**Instructions for the task**
Check every line below for the word "text" and copy the ones that have it.

+ + +

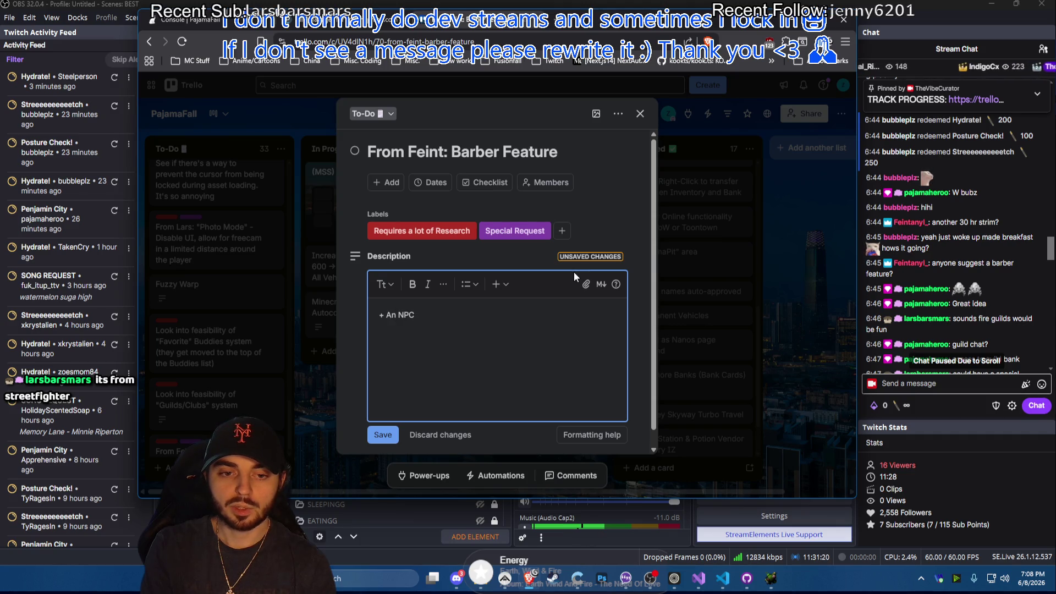
key(BackSpace)
key(BackSpace)
key(BackSpace)
text(Vendor NPC that)
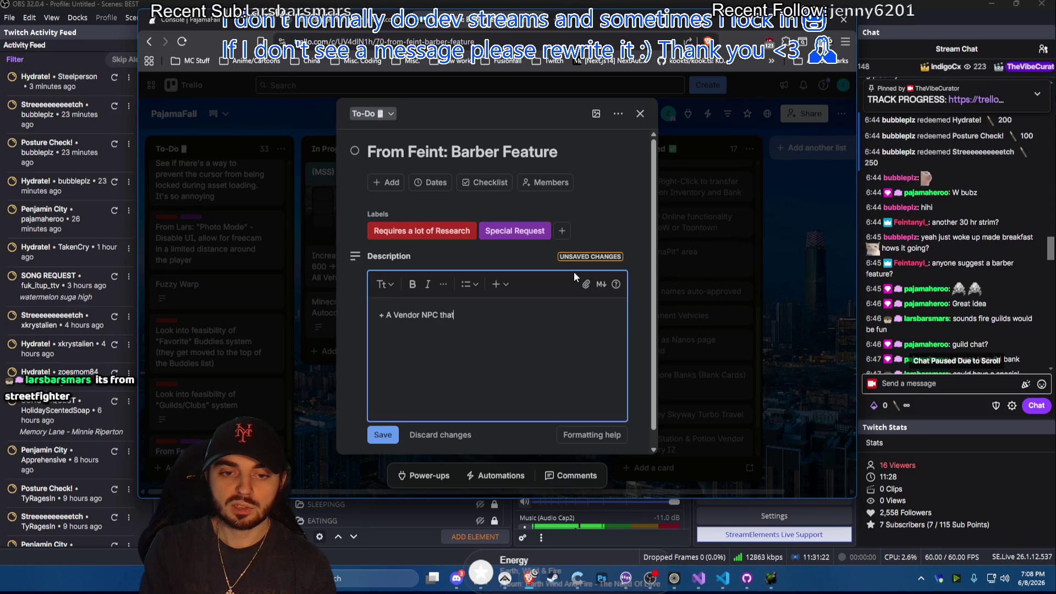
text( allows players)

+ + +

**Response to this task**
text(Vendor NPC that)
text( allows players)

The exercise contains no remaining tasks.